## START SELECTION
2. The high-performance distributed storage apparatus of claim 1, wherein when the data input speed is more than a predetermined threshold value faster than the data output speed, the high-speed distributed storage controller additionally generates the new file storage requester, is allocated a new data server from the metadata server, and connects the new file storage requester to the new data server.
3. The high-performance distributed storage apparatus of claim 1, wherein
a sequence number of each of the two or more file storage requesters is set in order for another file storage requester not to overlap a chunk which is to be output from the input buffer, and
a chunk number which is to be output next is set based on a first chunk number in the input buffer, the sequence number, and number of storage processing.
4. The high-performance distributed storage apparatus of claim 1, wherein each of the two or more file storage requesters transmits and stores, instead of the deleted chunk, a predetermined default data chunk to and in the data server.
5. The high-performance distributed storage apparatus of claim 3, wherein the high-speed distributed storage controller generates the new file storage requester, updates and stores number of file stripes corresponding to the sequence number in the metadata server, and stores a last chunk number based on a result obtained by applying previous number of file stripes and a first chunk number based on a result obtained by applying the updated number of file stripes.
## END SELECTION
## START STORED RECORDS
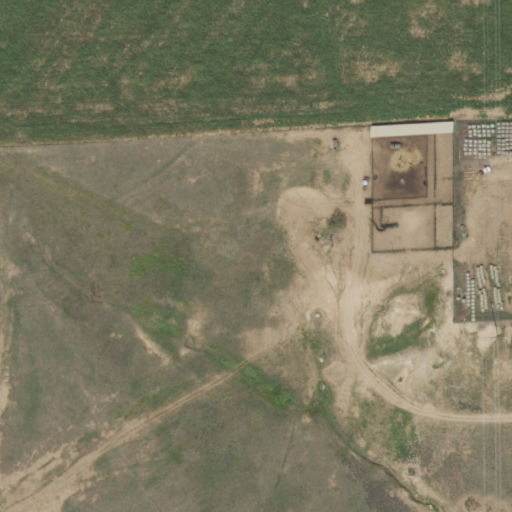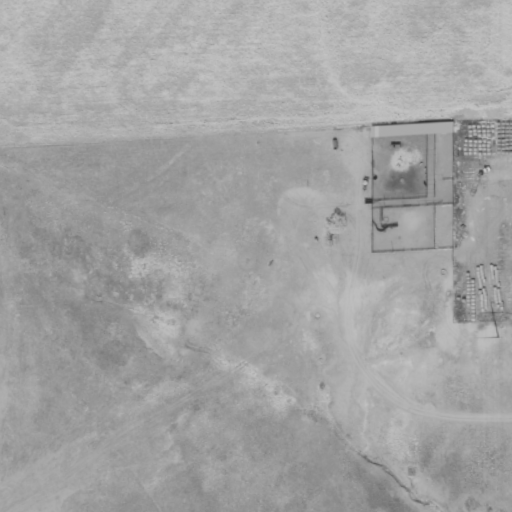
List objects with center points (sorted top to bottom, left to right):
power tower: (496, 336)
## END STORED RECORDS
## START STORED RECORDS
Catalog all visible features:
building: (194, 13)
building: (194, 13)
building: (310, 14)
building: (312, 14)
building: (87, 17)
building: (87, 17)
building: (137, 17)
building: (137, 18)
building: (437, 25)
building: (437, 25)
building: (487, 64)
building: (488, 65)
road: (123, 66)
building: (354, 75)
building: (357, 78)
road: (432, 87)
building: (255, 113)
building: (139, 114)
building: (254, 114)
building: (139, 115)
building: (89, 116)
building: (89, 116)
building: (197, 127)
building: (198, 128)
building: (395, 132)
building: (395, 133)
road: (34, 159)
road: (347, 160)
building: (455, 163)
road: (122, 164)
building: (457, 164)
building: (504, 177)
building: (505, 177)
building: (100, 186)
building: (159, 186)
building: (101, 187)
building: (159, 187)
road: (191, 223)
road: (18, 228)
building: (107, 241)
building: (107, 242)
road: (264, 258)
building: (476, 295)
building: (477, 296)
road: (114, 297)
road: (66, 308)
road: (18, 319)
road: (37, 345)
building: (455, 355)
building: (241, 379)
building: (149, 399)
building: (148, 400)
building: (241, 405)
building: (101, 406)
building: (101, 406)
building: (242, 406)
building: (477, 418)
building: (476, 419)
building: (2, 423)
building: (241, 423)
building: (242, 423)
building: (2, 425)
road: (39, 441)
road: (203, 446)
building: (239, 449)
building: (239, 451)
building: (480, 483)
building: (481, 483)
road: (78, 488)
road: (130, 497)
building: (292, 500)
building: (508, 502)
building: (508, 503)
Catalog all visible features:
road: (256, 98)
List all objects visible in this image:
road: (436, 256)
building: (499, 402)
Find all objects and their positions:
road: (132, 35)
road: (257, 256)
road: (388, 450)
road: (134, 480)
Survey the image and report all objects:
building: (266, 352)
## END STORED RECORDS
## START STORED RECORDS
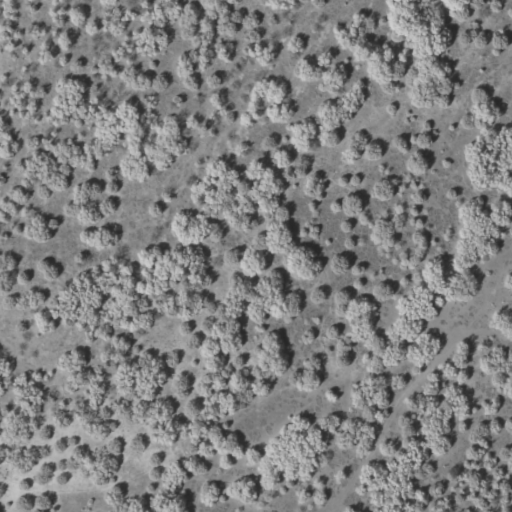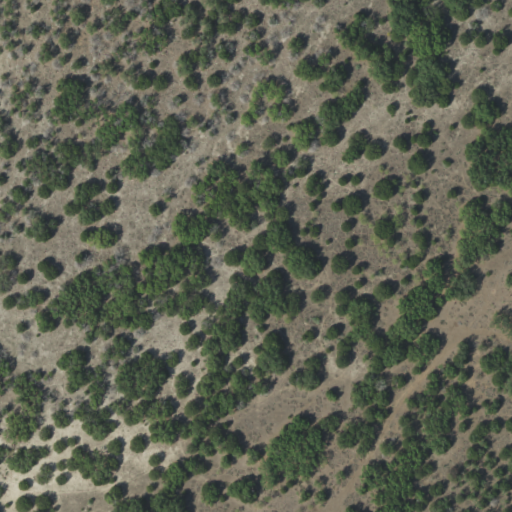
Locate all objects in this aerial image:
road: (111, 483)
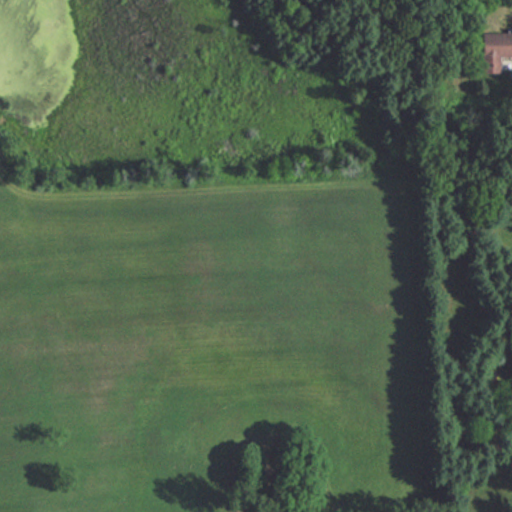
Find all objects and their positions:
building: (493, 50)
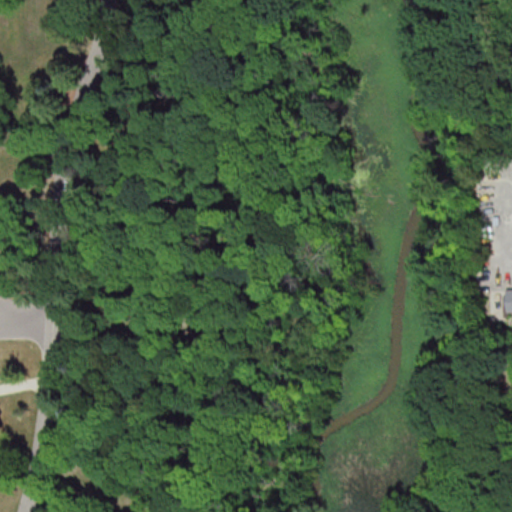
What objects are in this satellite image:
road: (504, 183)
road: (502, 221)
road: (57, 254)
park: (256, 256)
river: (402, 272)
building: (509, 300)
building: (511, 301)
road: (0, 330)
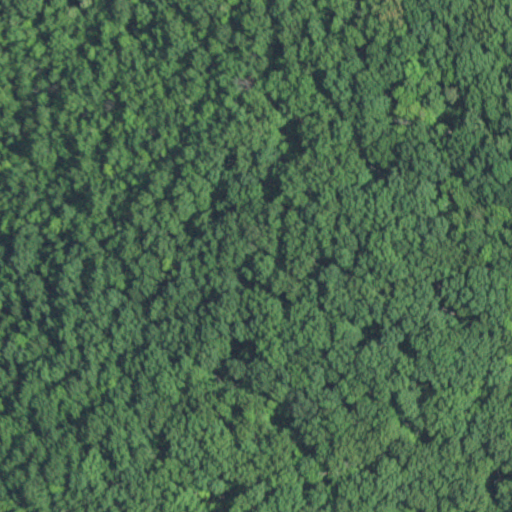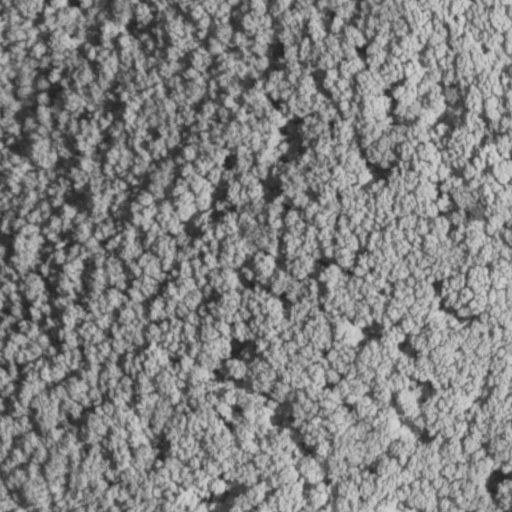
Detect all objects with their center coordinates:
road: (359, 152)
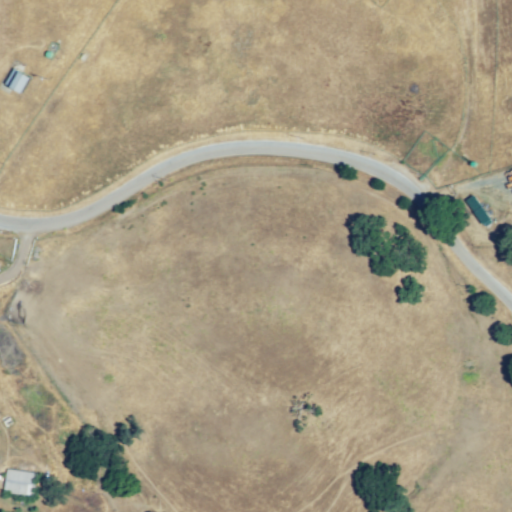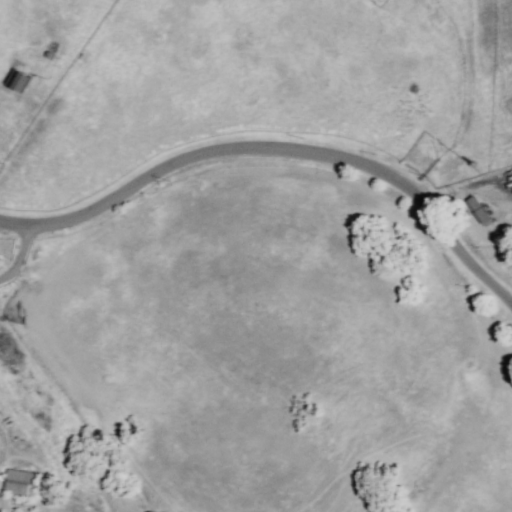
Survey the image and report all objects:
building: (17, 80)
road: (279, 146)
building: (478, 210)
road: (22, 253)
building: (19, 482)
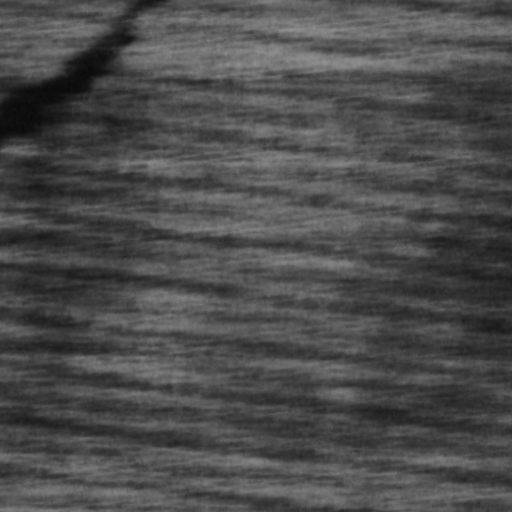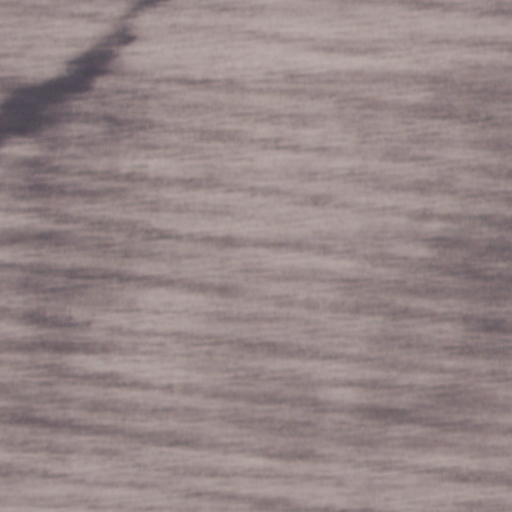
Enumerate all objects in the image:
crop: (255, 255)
## END STORED RECORDS
» TO BE DONE:
- a) Reproduce the passage of the storage claims that runs from "5. The high-performance" up to and including "of file stripes.".
- b) In the storage claims, list every numbered claim and the earlier claim it refers back to.

» ANSWERS PER TASK:
- a)
5. The high-performance distributed storage apparatus of claim 3, wherein the high-speed distributed storage controller generates the new file storage requester, updates and stores number of file stripes corresponding to the sequence number in the metadata server, and stores a last chunk number based on a result obtained by applying previous number of file stripes and a first chunk number based on a result obtained by applying the updated number of file stripes.

- b)
- Claim 2 refers to claim 1
- Claim 3 refers to claim 1
- Claim 4 refers to claim 1
- Claim 5 refers to claim 3